There are effective methods that can help us to change our negative thought patterns – and we can help our emotional and physical health.
We can change our life situation and achieve what we want. Of course, we need to put some effort in it – nothing will resolve itself without our willingness to truly help ourselves. Not only talk about it.
We need to remember that reading self-help books, articles, attending motivational courses and “intending” – won’t give us the desired results if we actually don’t do what is required.
If we only learn what to do but don’t practice what we have learned – it is like going to a doctor, getting a prescription and buying the medicine – but not taking it, as prescribed. And then wondering why “it doesn’t work.”
If you really want to change what stops you from having the life you want, enjoying your healthy body or having a happy relationship – no amount of self-taught methods will help you unless you actually practice what’s needed.
Start with small steps, one day at a time.
When a negative thought comes to mind, tell it “Stop!” – as many times as you need. Then say to yourself: “This is only a thought, and thoughts can be changed. I can think any thoughts I choose. I choose to think thoughts free of fear and negativity.” Then think of something really nice. Slowly, you will learn to replace negative thoughts with pleasant ones.
Studies show that different therapeutic techniques like deep relaxation and techniques to reprogram our subconscious can re-balance our brain. This change doesn’t happen instantly and at least 30 days of practicing a particular technique are required to experience significant changes. (Even better – 6 weeks, as this is the time required to alter neural pathways in our brain.)

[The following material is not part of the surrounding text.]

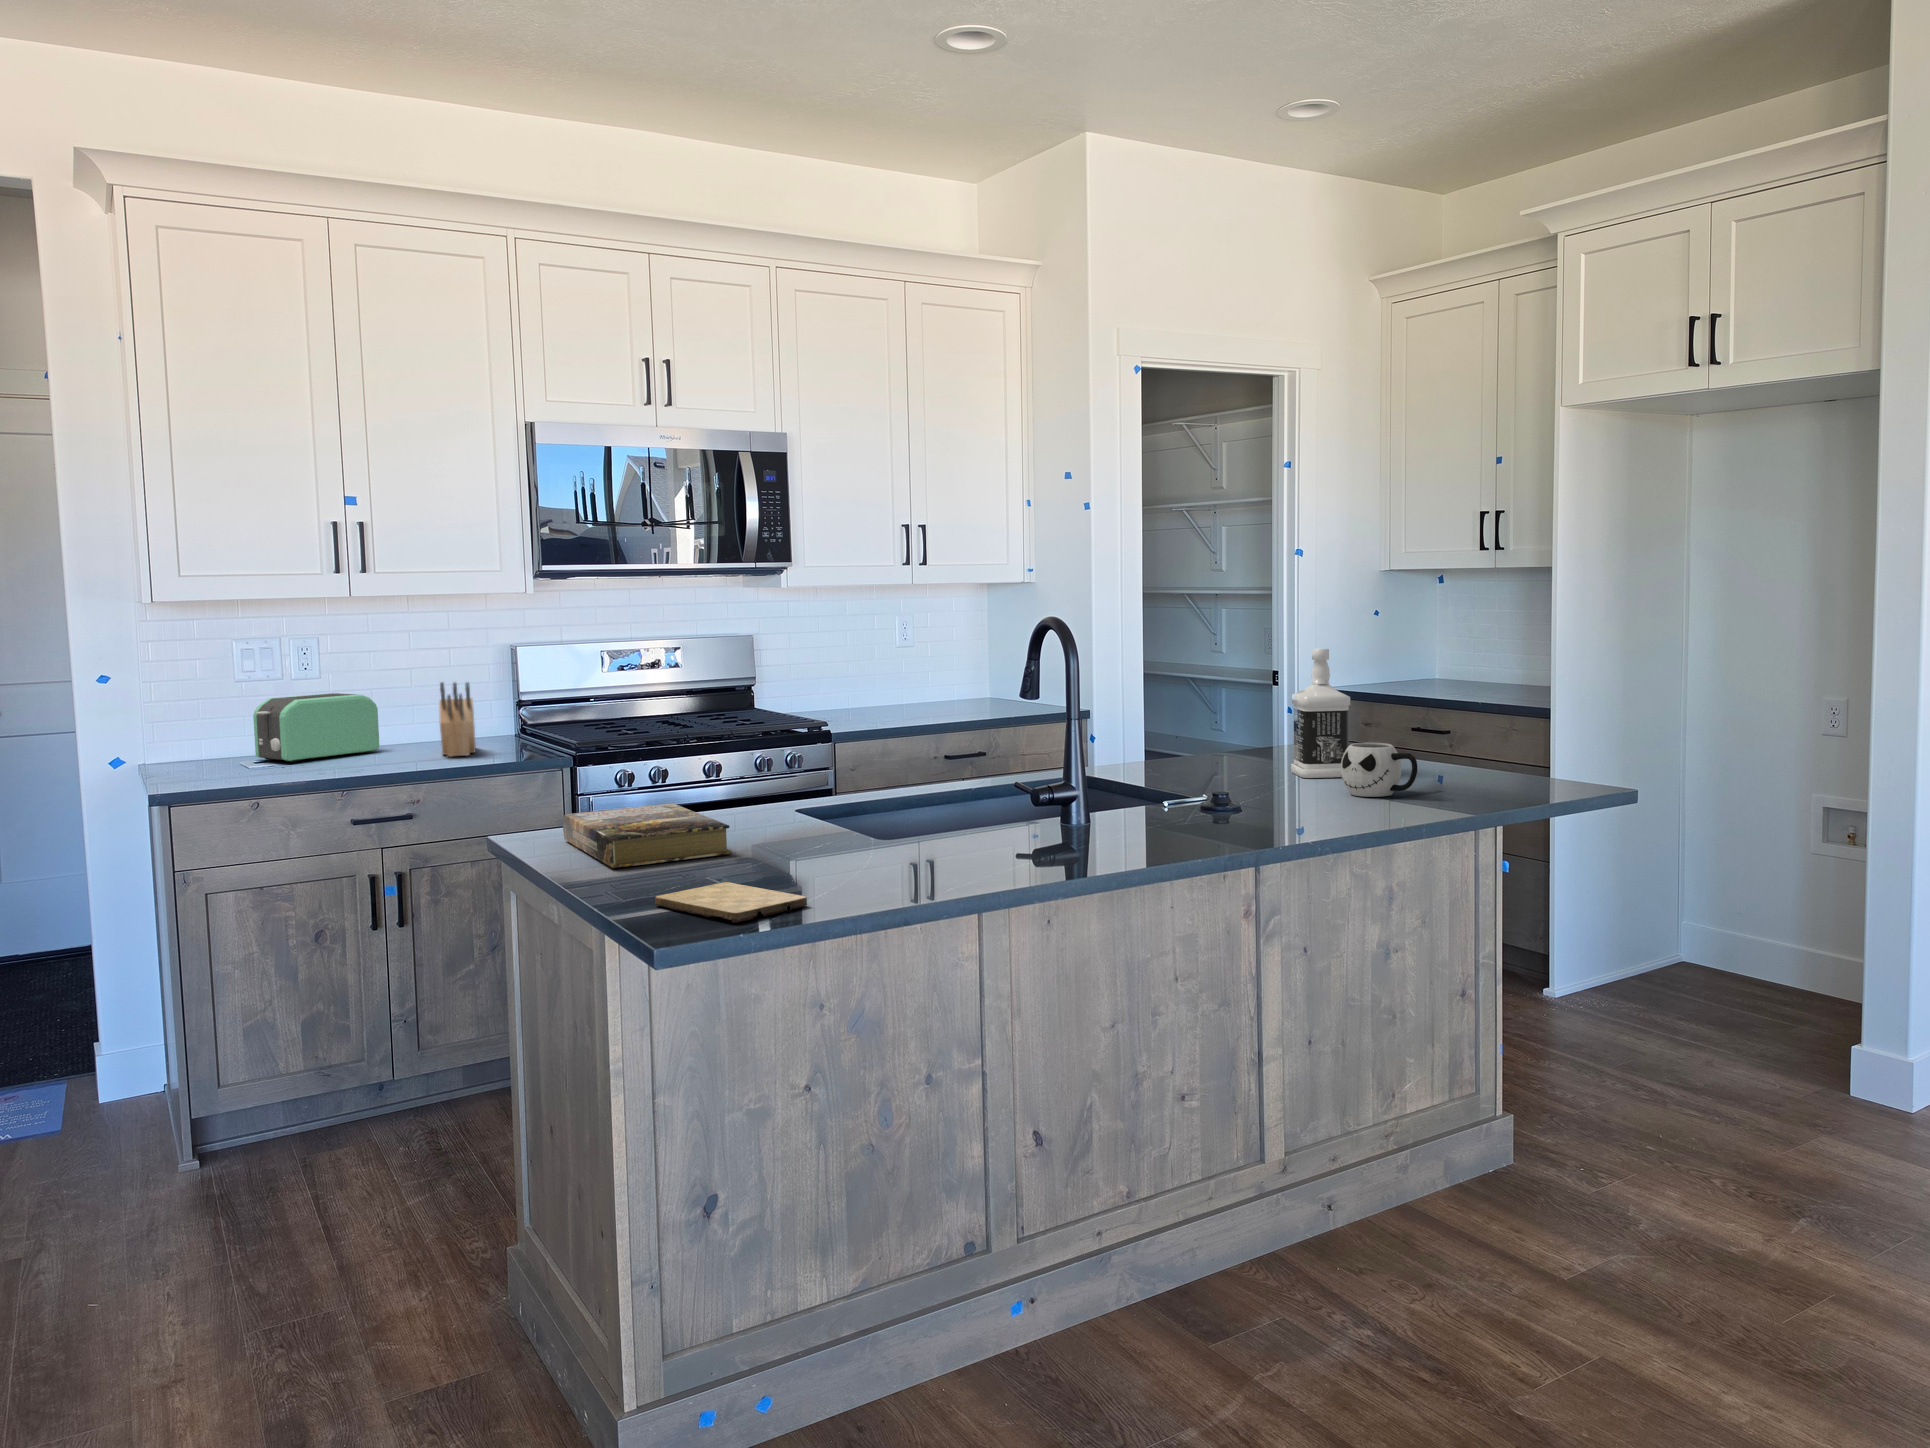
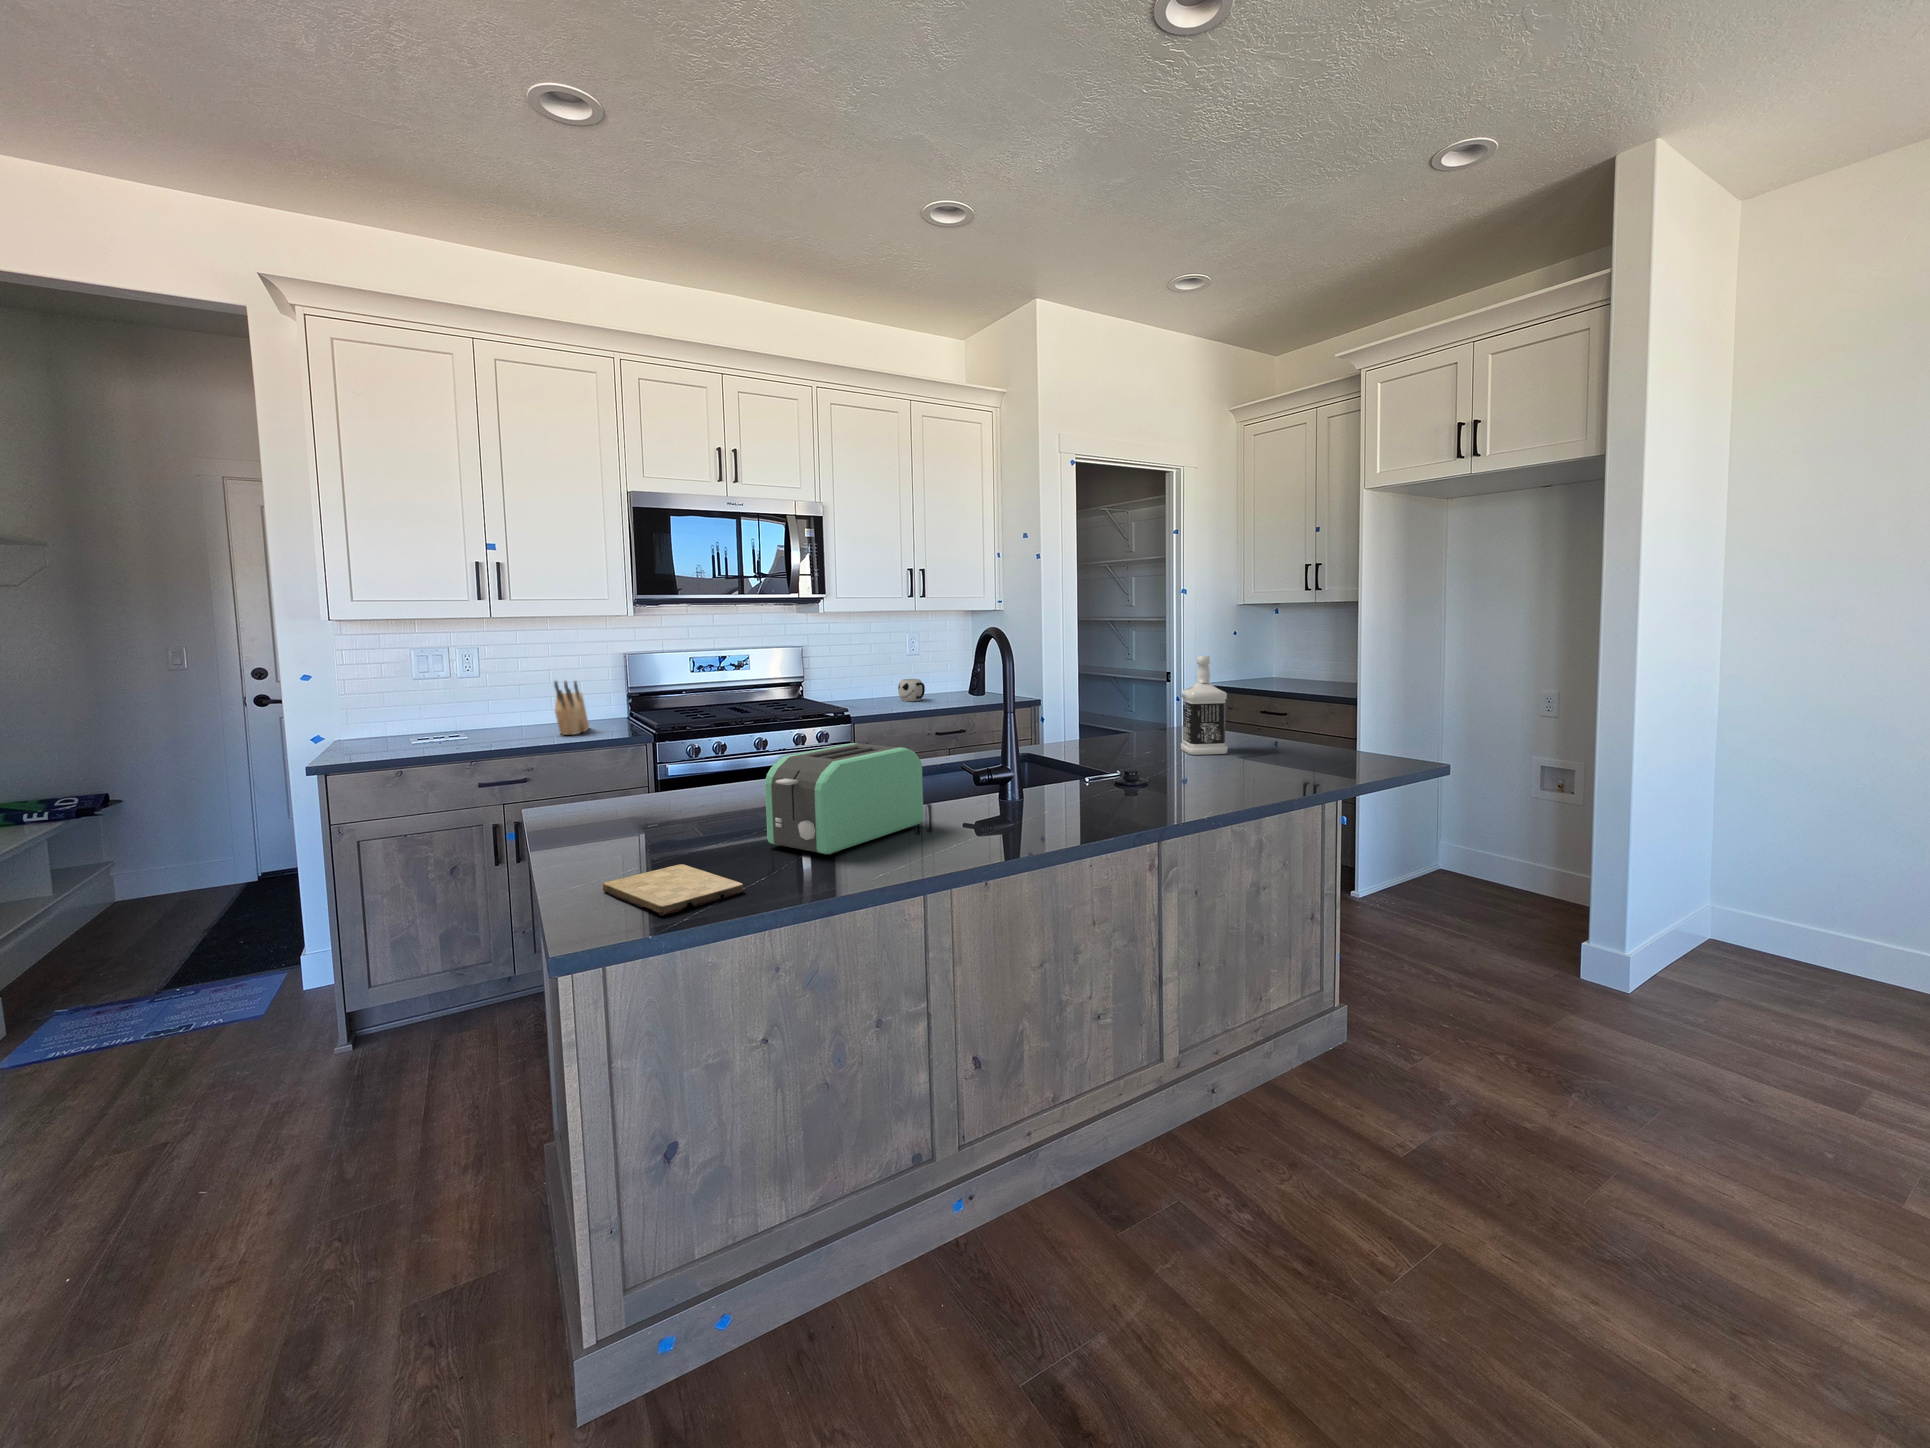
toaster: present [253,693,379,762] -> present [765,743,923,855]
mug: present [1341,743,1417,797] -> present [898,679,925,701]
book: present [563,803,732,868] -> none [580,781,711,845]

How to deal with negative people in our life:
All right, now that we know what we can do about our negative thinking habits – we also need to know what to do about negative people who can drain our energy and spoil our joy of life.
Some people advise to simply avoid them – but it’s not always possible because sometimes such persons are our own relatives or coworkers.
Here are some tips how you can deal with them:
When you first converse with them provide a listening ear and let them know they are not alone – but draw a line somewhere. However, if they continue to dwell on problems after a few conversations, it is time to disengage. Switch topics, don’t engage in their negativity. Nod or give simple reply such as “Hmm” or “I see”. Each time they say something positive – reply enthusiastically – when you do it often, they will soon be more positive in their communication.
Whenever they criticize anything or anybody – remember that they probably mean no harm, but they are simply caught in their negativity.
Don’t let it get to you: simply take it as their point of view and respond as above.
When they dwell on topics that trigger their negativity – switch to lighter topics, such as new songs, movies, hobbies – anything that they may feel more positive about.
Important: be mindful how much time you spend with them.
Their negativity will have an effect on your own well-being and, unfortunately, that’s the truth. Limit the frequency, duration of phone calls or conversations as much as you can, even if they are your own family. You need to stay positive in life, to live a happy life.
Set a limit to how long your interaction with them will be and don’t go over that time.
Things to remember:
Negative people usually are that way because they feel they lack warmth and love. Often, they protect themselves from the world with their negativity. If you want to help them, think about what’s bothering them and decide if there is anything you can do. Kindness, acceptance and showing them that you care and/or love them – will make miracles over time.
We can never react to the negativity of our family, spouse, or a friend with our own negativity – that will not solve the problem. What you need, is to be diplomatic, compassionate and very patient. It sounds hard to do, but it can be done, if you really, really want to improve your relationship with a negative person that you care about.